Holst found the ‘musical voice inside’ and decided to listen to it, leaving Sweden for New York in 1998. He nurtured the idea of taking up music for a further five years before taking the plunge.
This choice (and this voice) has since spawned three albums – “Five” (2004), “Romantika” (2009) and this year’s “SoHo Suite” – as well as a nomination for The American Smooth Jazz Awards in the category of International Male Vocalist of the Year. NBC even dubbed him “The Sting of Stockholm”.
Holst explains his latest genre-spanning album pays homage to his New York neighborhood, and takes inspiration from the stories of everyday life, romance and the soul. And it’s not only the vocalist who comes from Sweden.
Collaborators on the album include Grammy award winner Magnus Lindgren, Ulf Johansson arranged strings and horns, Goran Kajfeš was on the trumpet, and Per Johansson played saxophone and flute. The musical director was Mat Byström and Arla Suurna was the producer.
Holst himself says the album isn’t bound by one specific genre, although critics have described it as somewhere between smooth jazz and ambient pop. The songs have widely varying influences, from Bruce Springsteen and Roy Orbison to Swedish choral music. The Czech National Symphony Orchestra even provides the strings in one song.
Perhaps such exploration within the music is exactly what one could expect from a man who has made a life out of challenging chance and embracing change.

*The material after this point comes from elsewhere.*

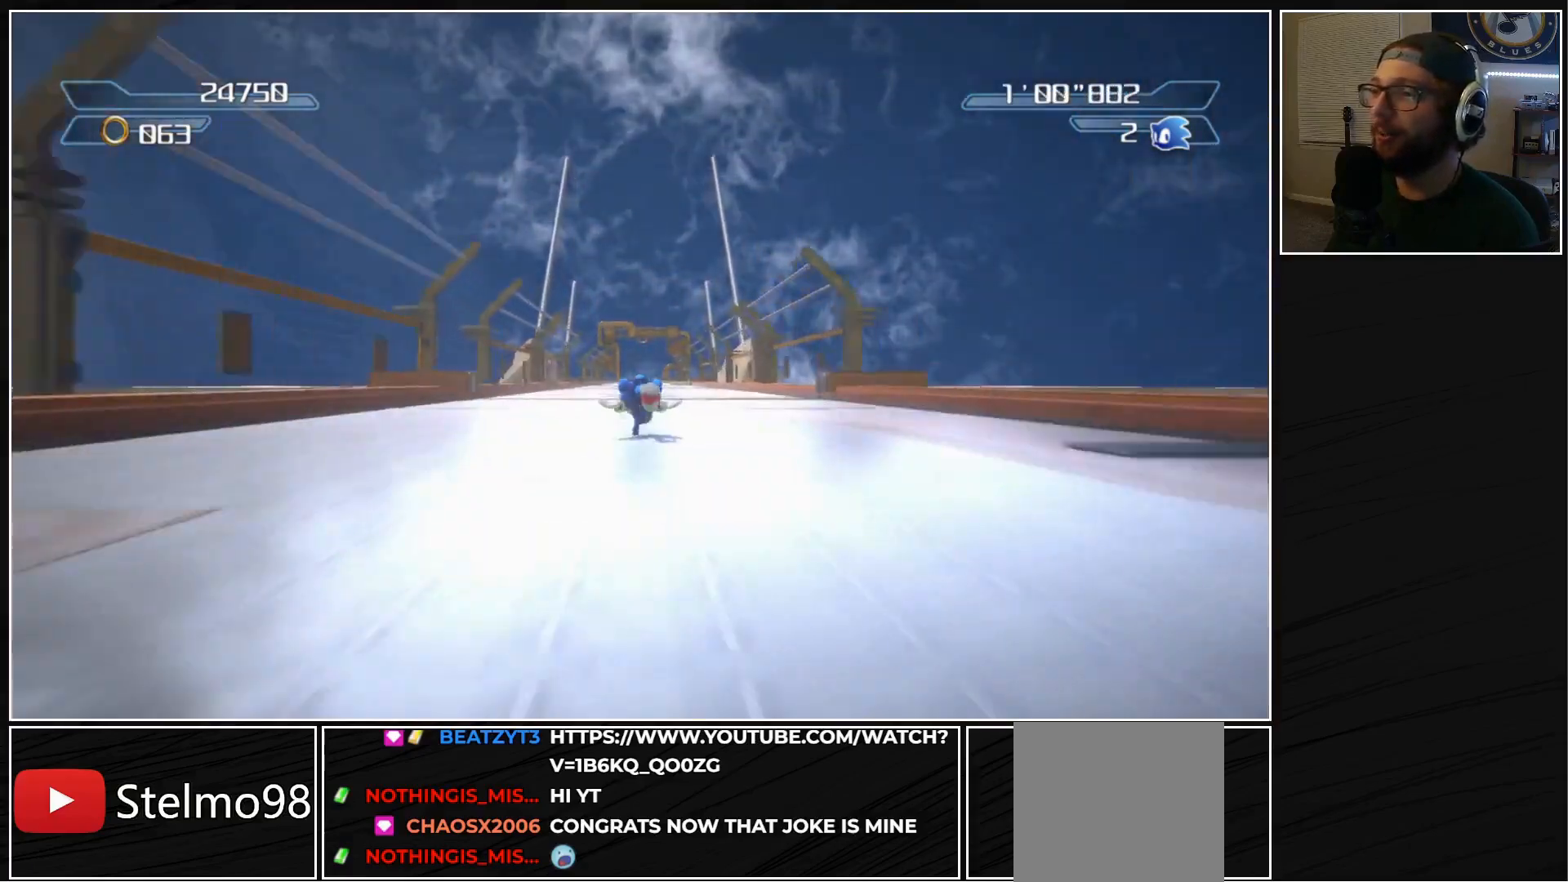
{"buttons": [], "left_stick": "up", "right_stick": "center", "events": []}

Despite living in the United States and building his career there, Holst attributes his interest in singing to the abundance of music in Sweden.
“Quincy Jones once said that of all the nations, he found Sweden to be the most musical. I have to agree. Statistically, Sweden has the most choirs per capita in the world. Music is inherited in the Swedish soul.”
“Mix this with all the Swedish traditional events which are steeped in song, and it’s easy to see what he means… it makes you proud to be a Swede!”
Holst even honed his craft with a Swedish choir for a year in the days when he divided his time between Sweden and the States, and resonations of this “körsång” style can be found within the album as well.
“On top of all this, people have access to music in Sweden. There are music schools in Sweden just as there are sports schools, economic schools. If someone wanted to follow such a path, the door is open,” he said.
Holst is currently concentrating his efforts on his latest album and is focusing his attention on the American market, although plans to include Sweden are not far off.
“We’re looking at heading over in August or September to give “SoHo Suite” another mini-release. In the meantime, we’re working on the momentum of the project in New York, playing smaller venues, generating interest, increasing the fan-base.”
With “SoHo Suite” only just out of the bag, Holst is already planning his next project.
“A friend of mine runs the Dominion down on Lafayette. I’d love to use the theatre to record some live music. Maybe an album of covers.”
The playing field is wide when you have your own independent label, and Holst is well aware that he is in control of his destiny.
“The only thing that limits what you can do with music is your imagination. There is definitely an element of the entrepreneurial here,” he adds. “I feel right at home.”